## PROBLEM REQUIREMENTS
Swap every "Acerca de nosotros" in the data for "Sobre nosotros" and write the lines out again with nothing else changed. Leave the pictures out.

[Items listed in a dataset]
[Start of section]

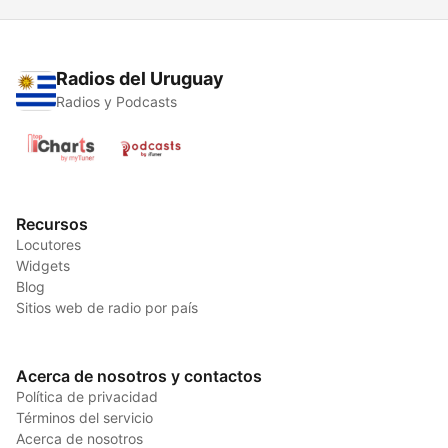
Radios del Uruguay
Radios y Podcasts
Recursos
Locutores
Widgets
Blog
Sitios web de radio por país
Acerca de nosotros y contactos
Política de privacidad
Términos del servicio
Acerca de nosotros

[End of section]

## COMPLETED EXERCISE
Radios del Uruguay
Radios y Podcasts
Recursos
Locutores
Widgets
Blog
Sitios web de radio por país
Sobre nosotros y contactos
Política de privacidad
Términos del servicio
Sobre nosotros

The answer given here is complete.